To do:
- a) Which personal names appear in the comment on debt politics? Include the commenter's own name, and list names joined by a slash or hyphen as separate entries.
- b) Quote the comment on debt politics from "Which, by the" up to and including "it under Clinton.".
- c) In the comment on debt politics, for how long have the centrists been consistent as deficit/debt scolds?

Extracted text:
———


  • Keith M Ellis on October 21, 2012 4:11 AM:

    Anonymous wrote:

    "They have? Where were they when Bush/Cheney decided to get rid of the surplus?"

    You're entirely correct with regard to the GOP partisans and the tea party types (the distinction I'm implying is between party activists/politicians and the low-information rabble who show up in tri-corner hats to protest; otherwise, they're the same group): the panic about the debt is purely opportunistic and relative to its utility as a club to attack a Democratic President.

    That said, this would never amount to much in terms of political or policy influence, partly because of their patent hypocrisy, if it weren't for the centrist Very Serious People, including a great many Democrats, who enable them and who, contrary to your assertion, have been consistent as deficit/debt scolds for thirty years.

    Simpson-Bowles is exemplary of this. It's not the product of the hypocritical right, it's purely centrist (and that's why the GOP rejected it). The partisan right is opportunist about criticizing the debt, and is inconstant in it, but the center and its mouthpieces have been repeating the same message for years. And while there's not much of a center anymore among national politicians, a very large portion of the media and policy wonks remain centrist in this sense. The editorial pages and such is where you chiefly find this scolding. It's then utilized opportunistically as cover and for credibility by the partisans.

    Which, by the way, also includes Democrats and the left. I've watched parts of the left exactly mirror the right in this respect. That is, disregard the large deficit/debt under Democratic Presidents while obsessing about it under Republican Presidents. And the converse: celebrating the reduction of it under Clinton.

———

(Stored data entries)
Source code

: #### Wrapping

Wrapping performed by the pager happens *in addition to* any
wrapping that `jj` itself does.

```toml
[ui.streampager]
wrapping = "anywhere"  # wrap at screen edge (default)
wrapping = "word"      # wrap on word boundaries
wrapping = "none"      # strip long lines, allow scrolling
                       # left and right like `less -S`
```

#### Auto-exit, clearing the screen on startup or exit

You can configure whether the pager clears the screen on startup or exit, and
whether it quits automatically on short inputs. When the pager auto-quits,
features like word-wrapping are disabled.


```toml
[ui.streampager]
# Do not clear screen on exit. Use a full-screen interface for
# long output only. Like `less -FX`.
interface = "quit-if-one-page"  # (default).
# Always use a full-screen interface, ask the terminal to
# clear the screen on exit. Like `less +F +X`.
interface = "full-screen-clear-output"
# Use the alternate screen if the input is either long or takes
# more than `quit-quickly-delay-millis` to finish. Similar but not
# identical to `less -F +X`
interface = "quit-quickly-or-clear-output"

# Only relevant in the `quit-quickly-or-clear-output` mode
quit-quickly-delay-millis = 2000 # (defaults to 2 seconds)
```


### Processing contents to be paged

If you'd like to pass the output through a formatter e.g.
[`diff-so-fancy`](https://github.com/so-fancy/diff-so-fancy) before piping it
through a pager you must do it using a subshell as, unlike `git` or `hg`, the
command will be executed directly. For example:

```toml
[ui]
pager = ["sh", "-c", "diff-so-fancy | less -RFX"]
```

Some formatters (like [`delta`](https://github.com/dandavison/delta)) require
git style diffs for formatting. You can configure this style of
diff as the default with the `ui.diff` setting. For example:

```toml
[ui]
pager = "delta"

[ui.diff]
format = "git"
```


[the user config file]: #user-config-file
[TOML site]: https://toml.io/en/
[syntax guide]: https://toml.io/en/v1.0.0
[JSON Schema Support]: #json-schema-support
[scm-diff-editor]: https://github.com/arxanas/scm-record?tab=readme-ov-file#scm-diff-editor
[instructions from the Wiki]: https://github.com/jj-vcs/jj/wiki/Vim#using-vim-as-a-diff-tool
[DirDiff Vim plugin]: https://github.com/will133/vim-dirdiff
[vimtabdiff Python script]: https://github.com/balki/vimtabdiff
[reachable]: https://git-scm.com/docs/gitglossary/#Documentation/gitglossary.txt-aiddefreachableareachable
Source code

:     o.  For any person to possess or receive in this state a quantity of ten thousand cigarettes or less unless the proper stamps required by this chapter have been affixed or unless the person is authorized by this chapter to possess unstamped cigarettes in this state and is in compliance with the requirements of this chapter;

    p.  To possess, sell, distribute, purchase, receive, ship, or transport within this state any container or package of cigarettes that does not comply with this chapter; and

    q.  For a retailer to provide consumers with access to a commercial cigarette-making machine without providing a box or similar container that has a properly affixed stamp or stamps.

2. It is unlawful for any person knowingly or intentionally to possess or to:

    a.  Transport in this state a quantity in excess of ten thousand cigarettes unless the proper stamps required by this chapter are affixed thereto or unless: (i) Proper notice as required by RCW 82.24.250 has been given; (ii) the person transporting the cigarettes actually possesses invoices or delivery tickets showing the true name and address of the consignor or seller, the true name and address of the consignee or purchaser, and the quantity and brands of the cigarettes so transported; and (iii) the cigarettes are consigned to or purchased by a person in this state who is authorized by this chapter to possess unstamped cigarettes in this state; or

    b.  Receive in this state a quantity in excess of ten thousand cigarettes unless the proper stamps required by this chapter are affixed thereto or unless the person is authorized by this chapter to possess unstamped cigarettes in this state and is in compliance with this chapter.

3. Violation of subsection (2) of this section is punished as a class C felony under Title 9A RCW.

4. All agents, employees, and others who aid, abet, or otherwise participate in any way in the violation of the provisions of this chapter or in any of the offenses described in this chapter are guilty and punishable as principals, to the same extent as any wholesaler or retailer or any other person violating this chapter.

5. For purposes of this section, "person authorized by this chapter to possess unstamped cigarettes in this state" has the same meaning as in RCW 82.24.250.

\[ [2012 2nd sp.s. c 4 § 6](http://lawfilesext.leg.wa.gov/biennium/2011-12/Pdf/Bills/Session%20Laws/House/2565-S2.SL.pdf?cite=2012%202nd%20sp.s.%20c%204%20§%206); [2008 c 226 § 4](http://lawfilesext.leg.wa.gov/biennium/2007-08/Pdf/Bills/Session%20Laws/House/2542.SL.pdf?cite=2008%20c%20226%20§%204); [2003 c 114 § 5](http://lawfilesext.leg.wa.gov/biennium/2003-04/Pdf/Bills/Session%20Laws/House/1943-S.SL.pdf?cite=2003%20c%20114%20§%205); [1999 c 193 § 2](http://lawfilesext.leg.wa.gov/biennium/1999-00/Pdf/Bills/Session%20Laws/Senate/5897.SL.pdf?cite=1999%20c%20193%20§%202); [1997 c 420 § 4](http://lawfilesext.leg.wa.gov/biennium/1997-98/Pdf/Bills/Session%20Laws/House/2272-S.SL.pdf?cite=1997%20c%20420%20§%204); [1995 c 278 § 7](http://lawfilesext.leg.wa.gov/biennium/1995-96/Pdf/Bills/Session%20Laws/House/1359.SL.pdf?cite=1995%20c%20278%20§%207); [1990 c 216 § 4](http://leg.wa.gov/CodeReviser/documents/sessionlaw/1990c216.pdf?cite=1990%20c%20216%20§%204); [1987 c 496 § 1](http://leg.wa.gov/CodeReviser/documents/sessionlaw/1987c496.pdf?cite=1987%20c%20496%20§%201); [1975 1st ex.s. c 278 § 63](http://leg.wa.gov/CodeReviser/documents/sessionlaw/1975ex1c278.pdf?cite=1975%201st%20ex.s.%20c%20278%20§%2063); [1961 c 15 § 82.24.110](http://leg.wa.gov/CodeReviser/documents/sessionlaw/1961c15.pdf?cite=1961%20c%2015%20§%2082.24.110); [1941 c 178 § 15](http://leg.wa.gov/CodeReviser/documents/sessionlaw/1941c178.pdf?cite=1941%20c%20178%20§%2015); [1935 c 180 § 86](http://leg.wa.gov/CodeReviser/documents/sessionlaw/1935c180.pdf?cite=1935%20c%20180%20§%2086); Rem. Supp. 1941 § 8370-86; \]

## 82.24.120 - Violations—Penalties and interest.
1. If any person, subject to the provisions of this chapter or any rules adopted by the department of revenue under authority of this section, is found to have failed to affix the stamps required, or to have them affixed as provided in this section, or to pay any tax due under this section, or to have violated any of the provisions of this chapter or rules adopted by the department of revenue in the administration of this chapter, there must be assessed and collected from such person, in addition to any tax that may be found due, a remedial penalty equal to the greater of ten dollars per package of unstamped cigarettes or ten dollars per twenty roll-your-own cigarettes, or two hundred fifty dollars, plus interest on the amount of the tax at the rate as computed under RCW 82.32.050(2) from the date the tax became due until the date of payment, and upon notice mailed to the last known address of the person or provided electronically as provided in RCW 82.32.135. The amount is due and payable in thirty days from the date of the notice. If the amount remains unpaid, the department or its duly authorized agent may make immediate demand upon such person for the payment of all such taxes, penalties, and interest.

———

Results in order:
- a) Keith M Ellis, Bush, Cheney, Simpson, Bowles, Clinton

- b)
Which, by the way, also includes Democrats and the left. I've watched parts of the left exactly mirror the right in this respect. That is, disregard the large deficit/debt under Democratic Presidents while obsessing about it under Republican Presidents. And the converse: celebrating the reduction of it under Clinton.

- c) Thirty years.